Electric Network Frequency Optical Sensing Devices
This work addresses multimedia forensics applications by providing a method for ENF estimation, but it is incremental as it builds on existing ENF fingerprinting concepts with new sensor implementations.
The paper tackled the problem of estimating Electric Network Frequency (ENF) from indoor lighting environments using optical sensors, achieving a maximum correlation coefficient between optical sensor estimates and ground truth from power mains.

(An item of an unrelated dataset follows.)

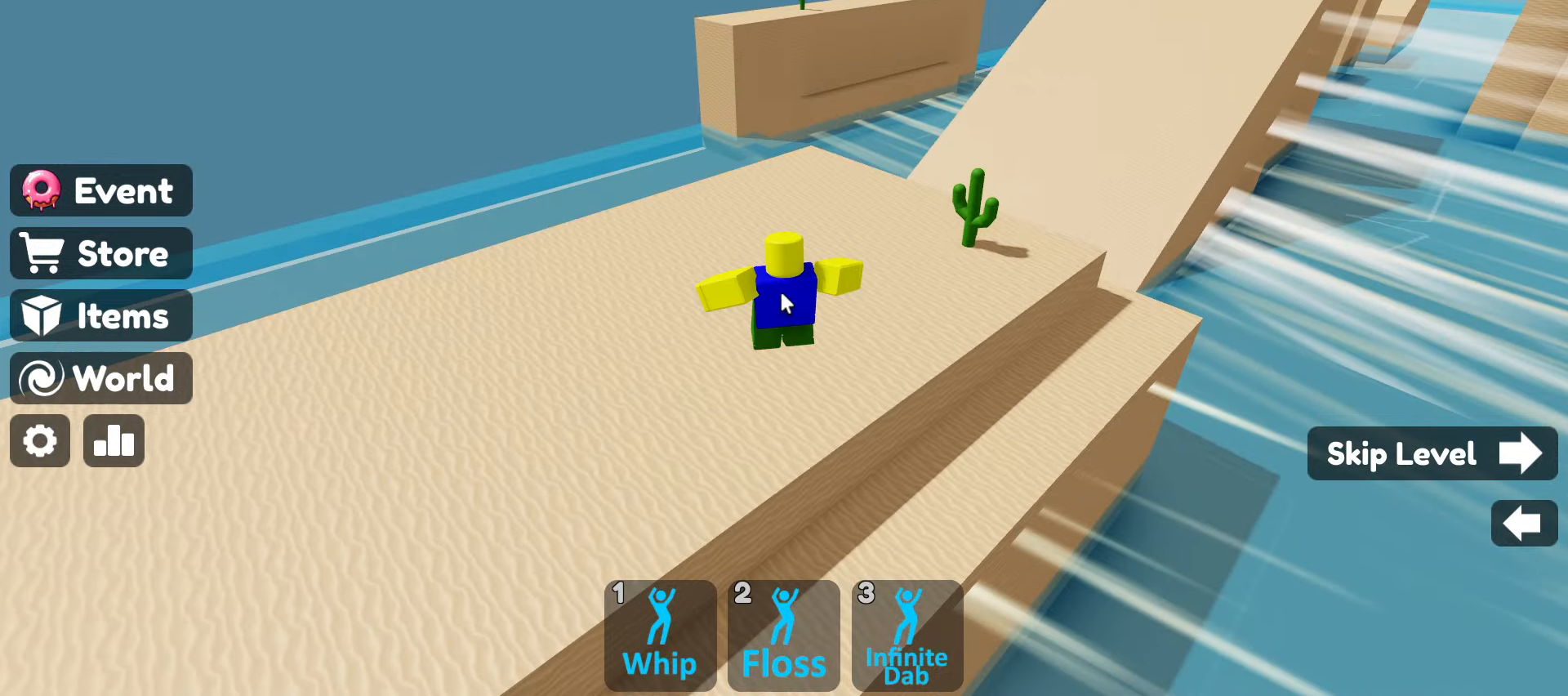
{"keys": ["w"], "mouse": ["right"], "events": []}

Electric Network Frequency (ENF) acts as a fingerprint in multimedia forensics applications. In indoor environments, ENF variations affect the intensity of light sources connected to power mains. Accordingly, the light intensity variations captured by sensing devices can be exploited to estimate the ENF. A first optical sensing device based on a photodiode is developed for capturing ENF variations in indoor lighting environments. In addition, a device that captures the ENF directly from power mains is implemented. This device serves as a ground truth ENF collector. Video recordings captured by a camera are also employed to estimate the ENF. The camera serves as a second optical sensor. The factors affecting the ENF estimation are thoroughly studied. The maximum correlation coefficient between the ENF estimated by the two optical sensors and that estimated directly from power mains is used to measure the estimation accuracy. The paper's major contribution is in the disclosure of extensive experimental evidence on ENF estimation in scenes ranging from static ones capturing a white wall to non-static ones, including human activity.